PROBLEM TO WORK ON -
From the records below, take each line where the string "priority" shows up and copy it.

Change detection outputs
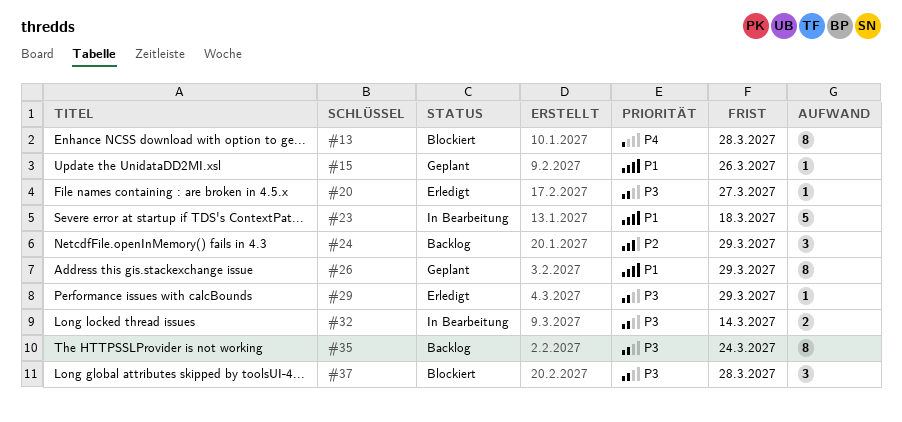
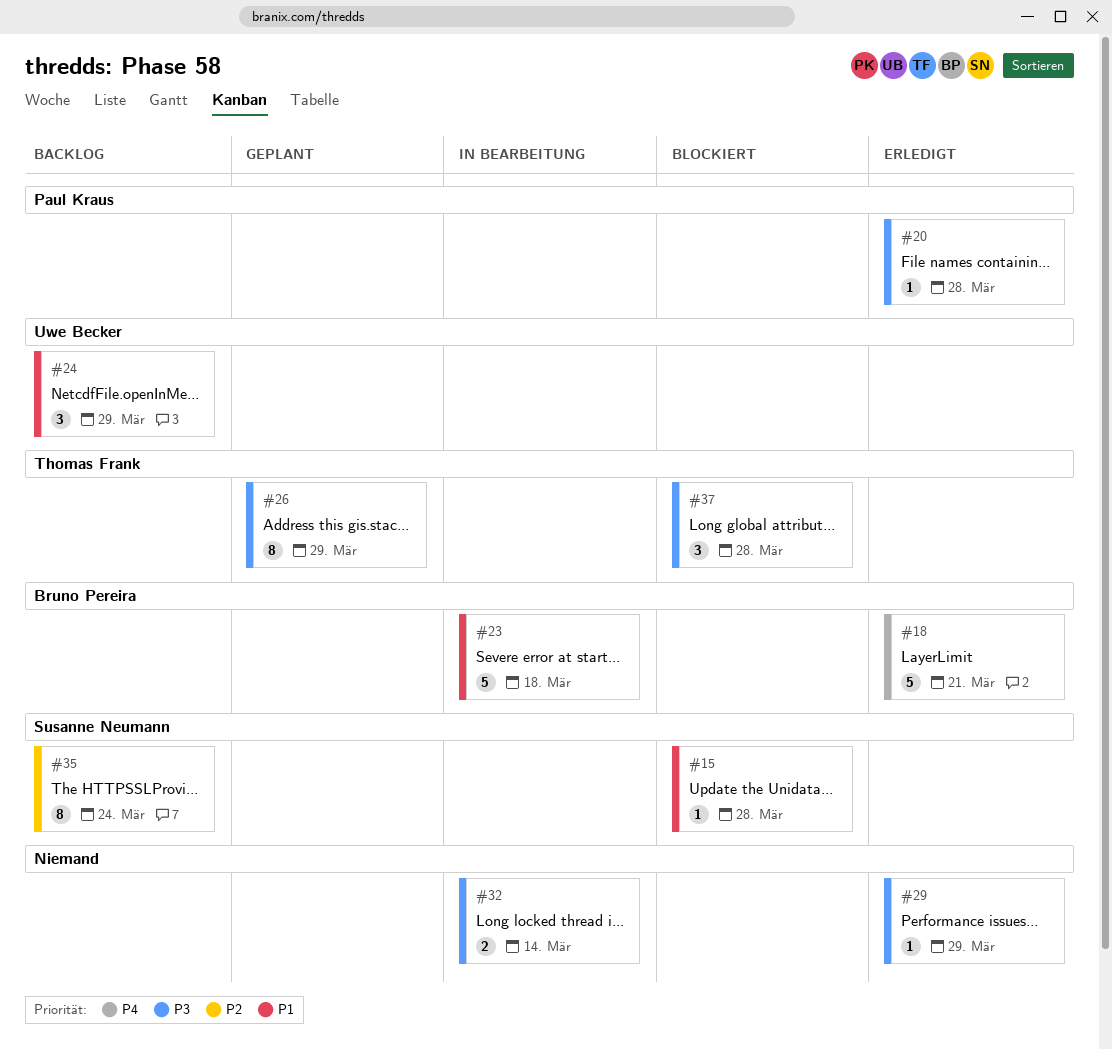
#13: present -> none
#15, status: Geplant -> Blockiert
#15, due: Mar 26 -> Mar 28
#18: none -> present
#20, due: Mar 27 -> Mar 28
#24, priority: P2 -> P1
#26, priority: P1 -> P3
#35, priority: P3 -> P2

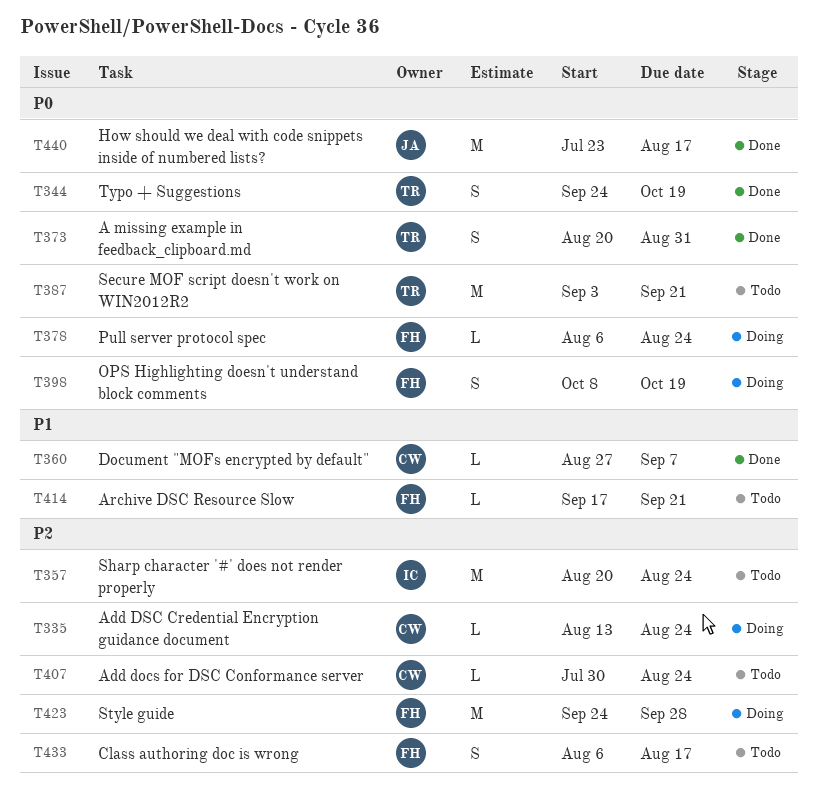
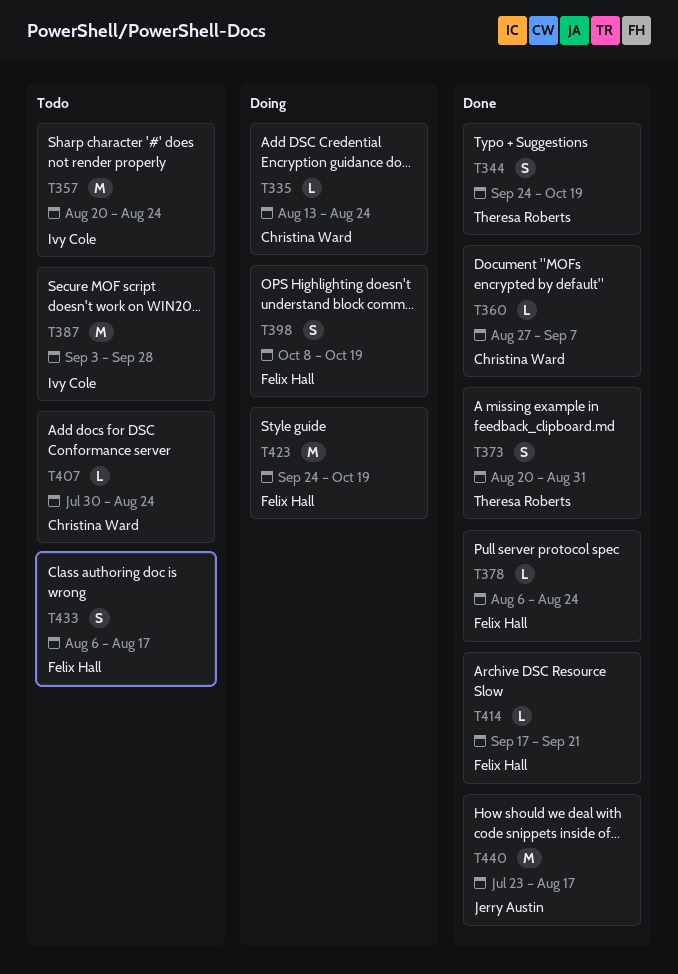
T378, status: Doing -> Done
T387, owner: Theresa Roberts -> Ivy Cole
T387, due: Sep 21 -> Sep 28
T414, status: Todo -> Done
T423, due: Sep 28 -> Oct 19

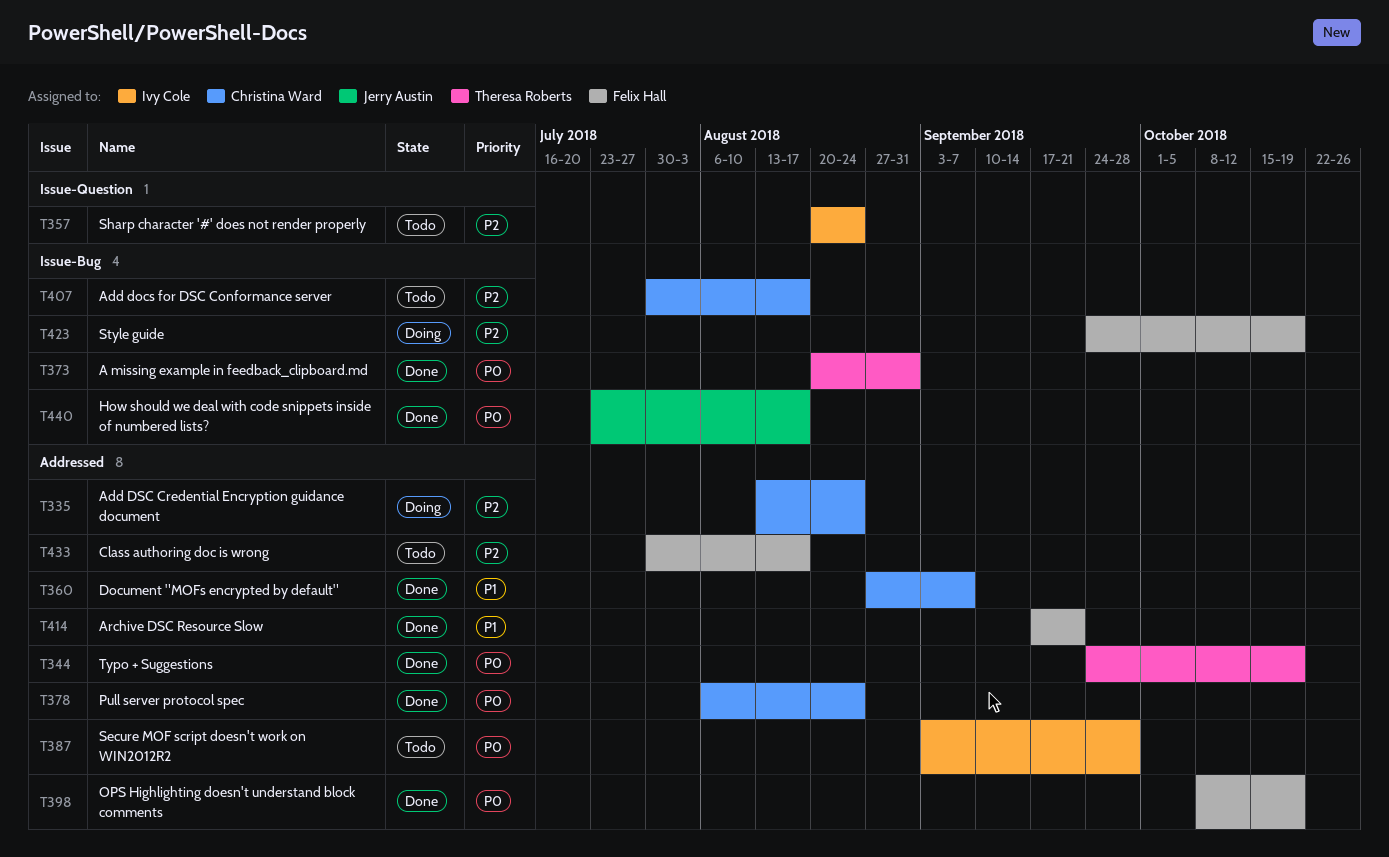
T378, owner: Felix Hall -> Christina Ward
T398, status: Doing -> Done
T407, due: Aug 24 -> Aug 17
T433, start: Aug 6 -> Jul 30

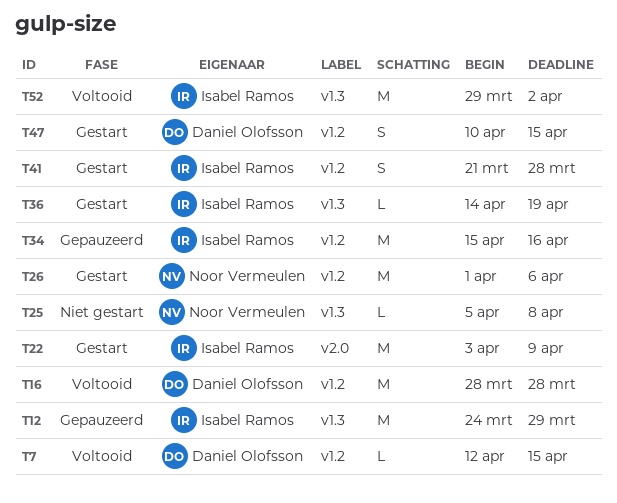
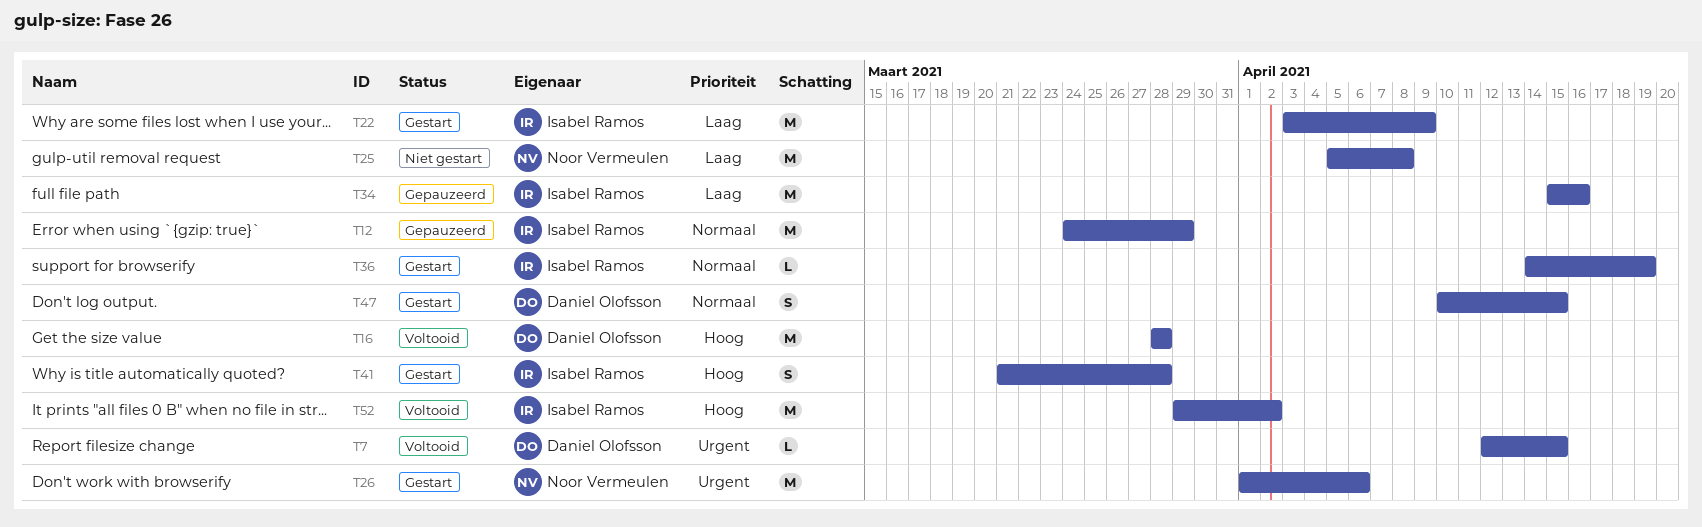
T25, estimate: L -> M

OUTPUT OF THE TASK -
#24, priority: P2 -> P1
#26, priority: P1 -> P3
#35, priority: P3 -> P2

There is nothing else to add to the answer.